Problem:
Reproduce every line of the data below word for word, but leave out the pictures.
Records to use Block Start
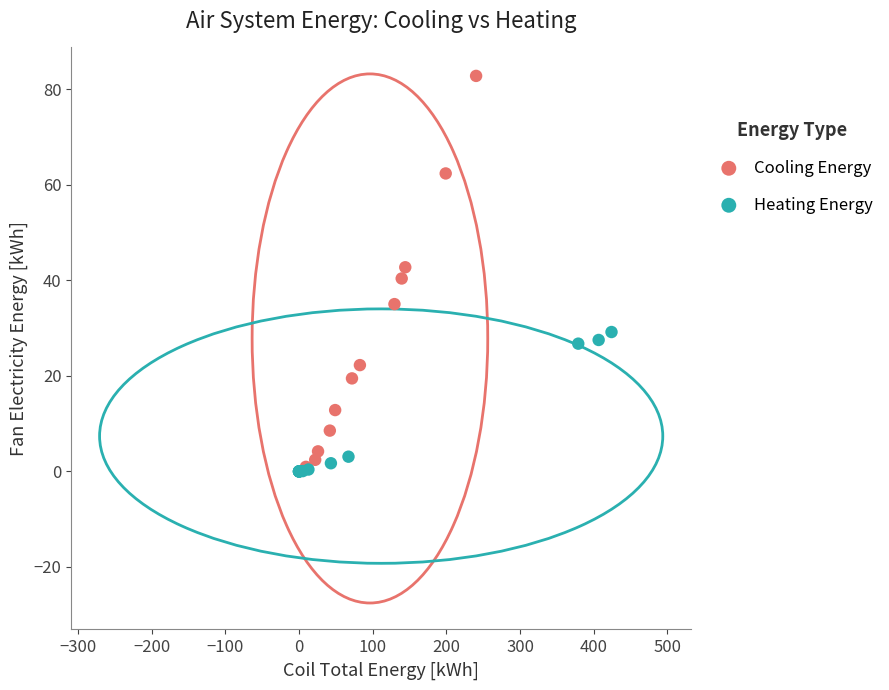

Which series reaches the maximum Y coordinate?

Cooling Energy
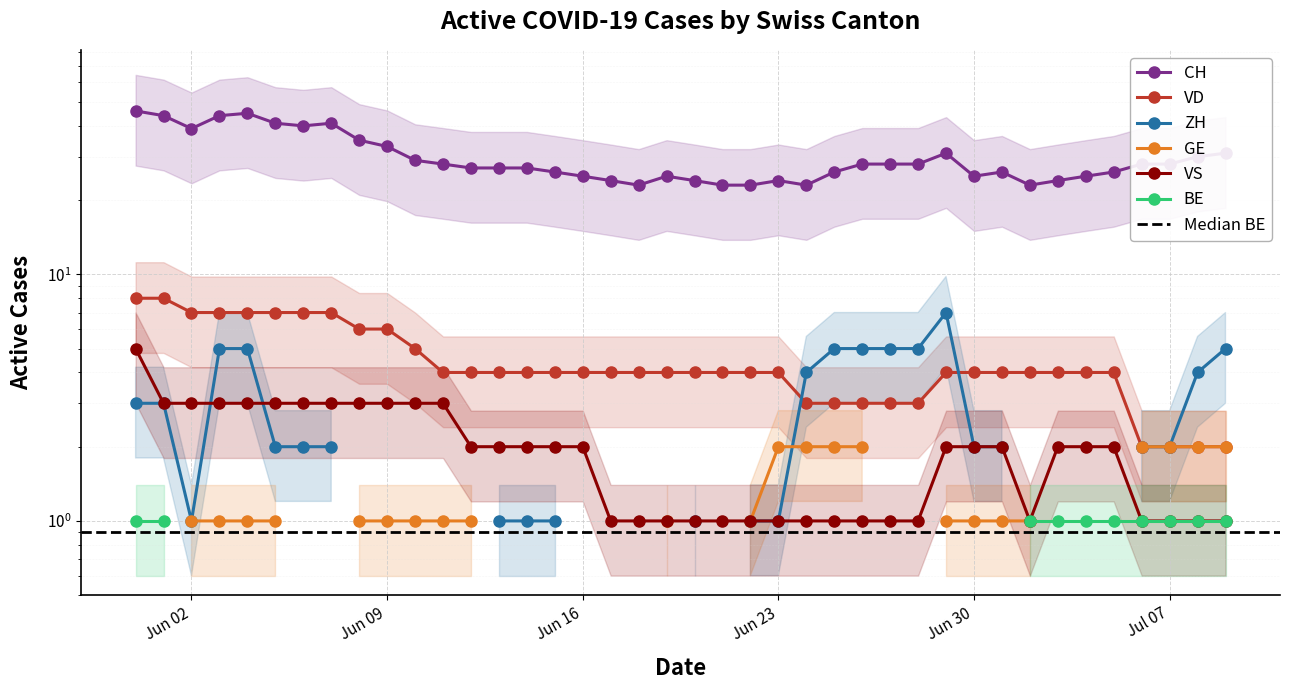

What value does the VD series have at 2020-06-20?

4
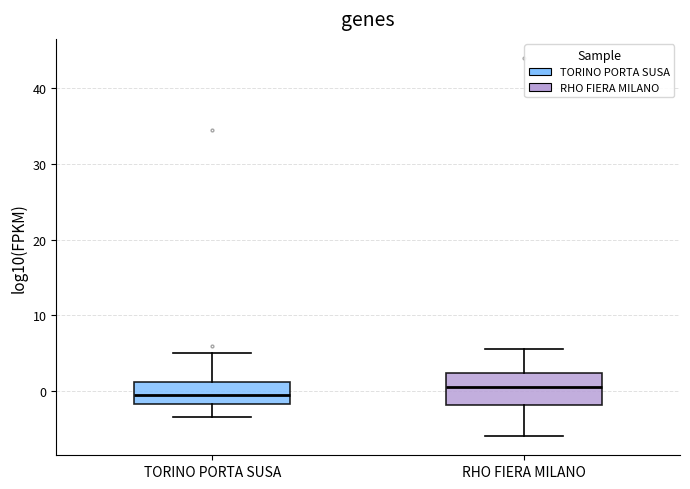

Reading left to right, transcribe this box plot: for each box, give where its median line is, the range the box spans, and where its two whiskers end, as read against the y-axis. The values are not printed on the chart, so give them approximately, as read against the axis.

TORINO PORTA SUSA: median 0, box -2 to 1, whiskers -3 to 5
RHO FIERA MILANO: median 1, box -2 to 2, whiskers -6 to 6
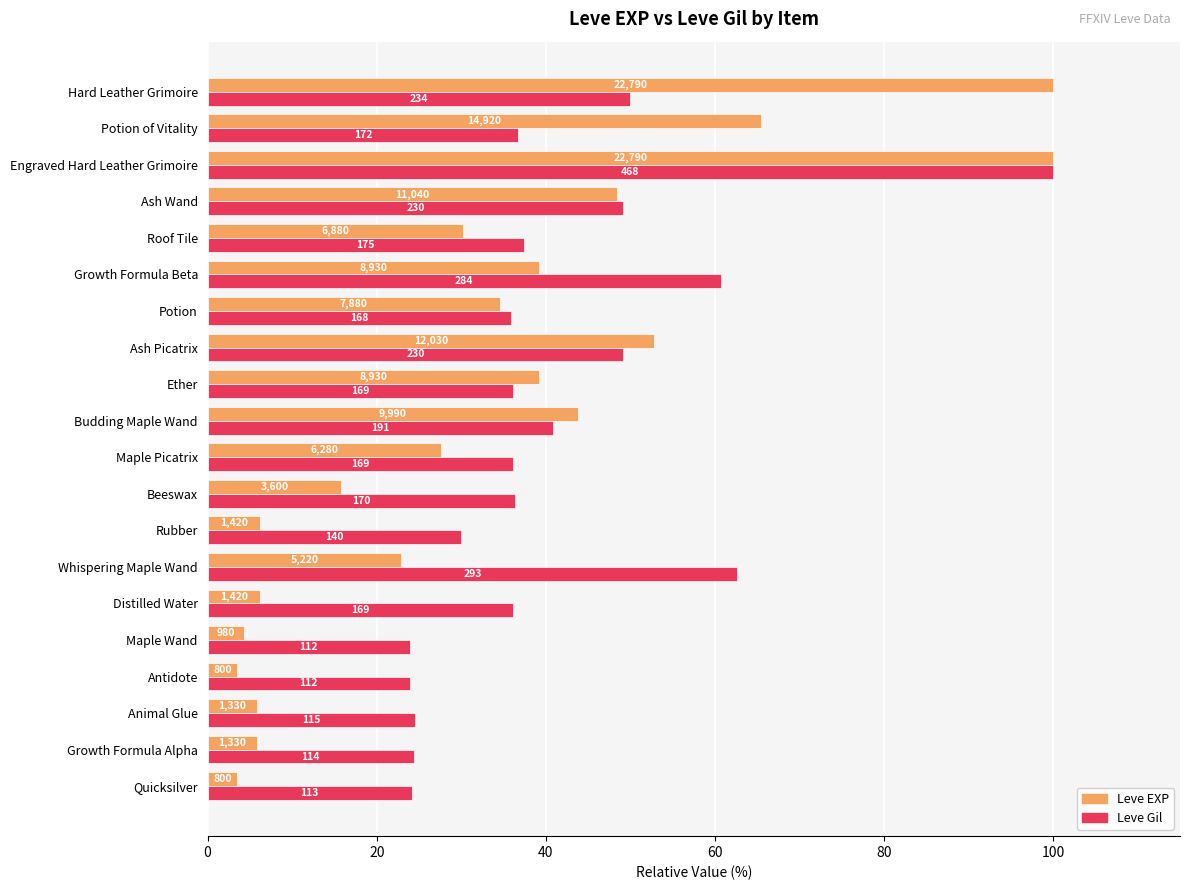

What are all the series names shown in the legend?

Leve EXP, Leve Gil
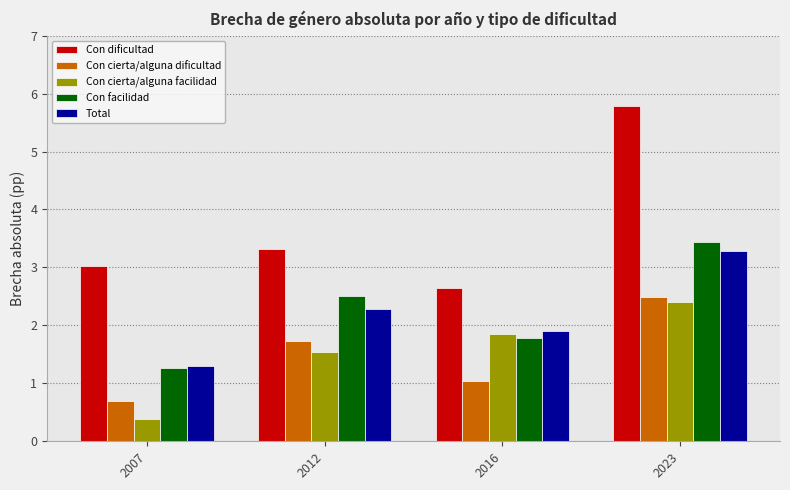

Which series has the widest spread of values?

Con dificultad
Records to use Block End
Answer to the problem:
Which series reaches the maximum Y coordinate?

Cooling Energy

What value does the VD series have at 2020-06-20?

4

Reading left to right, transcribe this box plot: for each box, give where its median line is, the range the box spans, and where its two whiskers end, as read against the y-axis. The values are not printed on the chart, so give them approximately, as read against the axis.

TORINO PORTA SUSA: median 0, box -2 to 1, whiskers -3 to 5
RHO FIERA MILANO: median 1, box -2 to 2, whiskers -6 to 6

What are all the series names shown in the legend?

Leve EXP, Leve Gil

Which series has the widest spread of values?

Con dificultad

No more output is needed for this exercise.